Stability, metastability and spectroscopic properties of some low-lying electronic states of C2H−and N2H−

Abstract

Accurate ab initio calculations have been carried out and the potential energy surfaces (PESs) and the potential energy curves (PECs) of the lowest states of the neutral C2H and N2H and those of the electronic states of their respective negative ion C2H− and N2H− correlating to the bound asymptotes of these molecular systems determined. These calculations reveal that the ground states of C2H− and N2H− are respectively X1Σ+ and X1A′ and the long range parts of anionic PESs of C2H− and N2H− are stable against the autodetachment processes. In the light of these computations, we also predict some long lived excited states for all these anions. C2H− possesses a linear structure with a ground state located solely and does not interact strongly with other states. N2H− presents a bent structure. The b3A′ electronic state of this anion which equilibrium’s geometry is RNN=2.44 a0, RNH=1.97 a0 and θ=113.5 degree, reveals itself to be the most indicated state in which spectroscopic studies can be done and in which the anion can be described, thanks to its bound nature.

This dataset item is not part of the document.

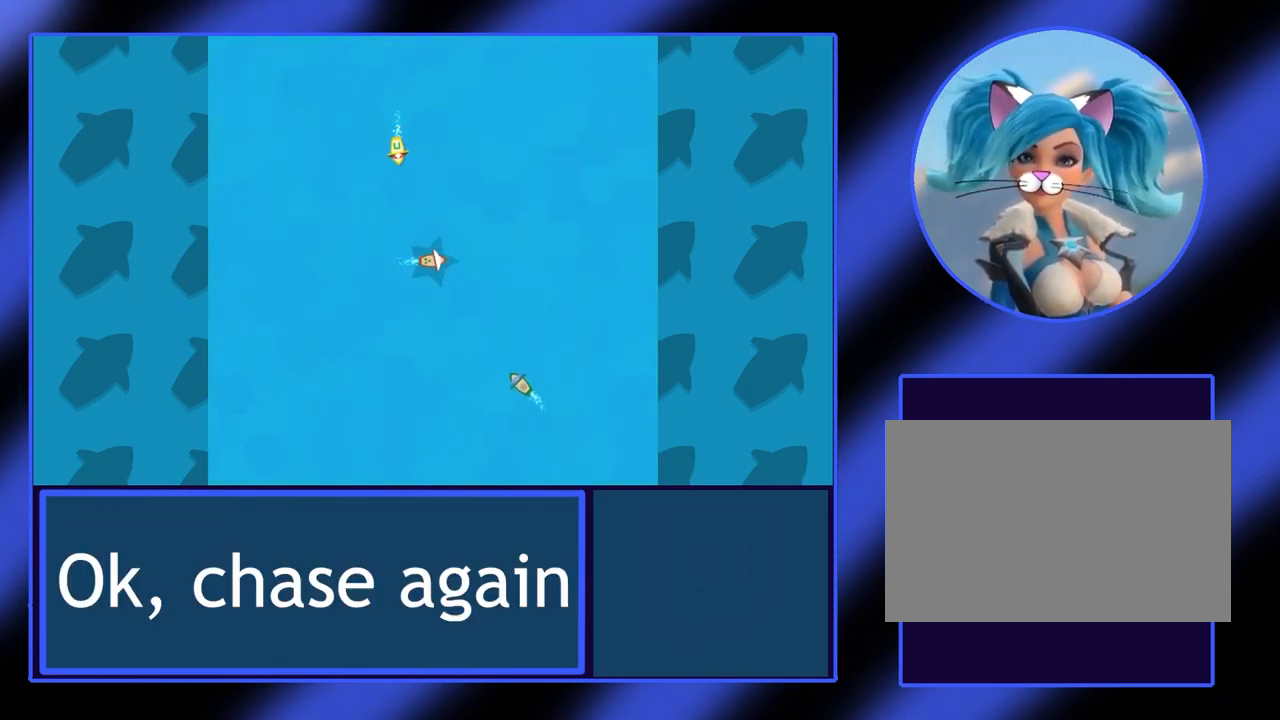
{"keys": ["up"], "events": []}
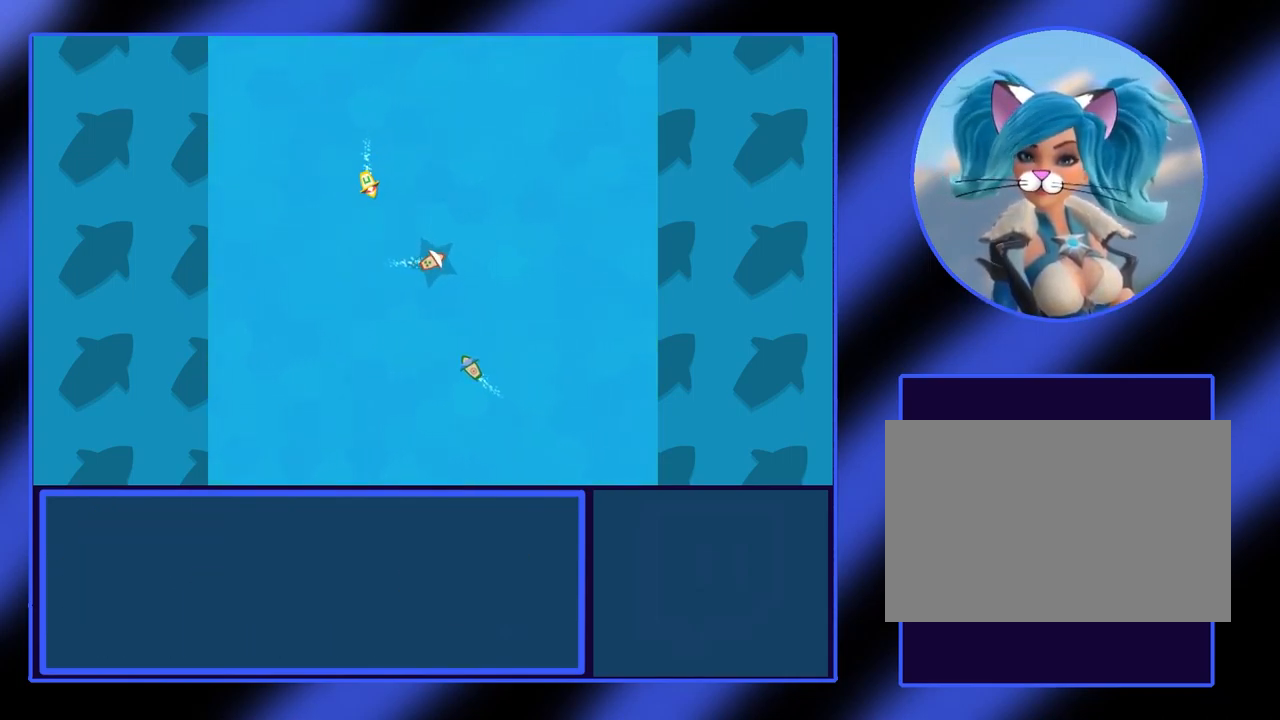
{"keys": ["right", "up"], "events": [[533, "right", "down"]]}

The three-dimensional PES of this metastable state is generated using a coupled cluster approach associated with a large basis sets. A set of spectroscopic parameters for N2H− (b3A′) are deduced from a 3D PES. Finally, the 5A′ and 5A″ states that correlate at the linearity form a bent/bent Renner-Teller in the bent structure. The computed electron affinity of C2H is in very good agreement with the available experimental values.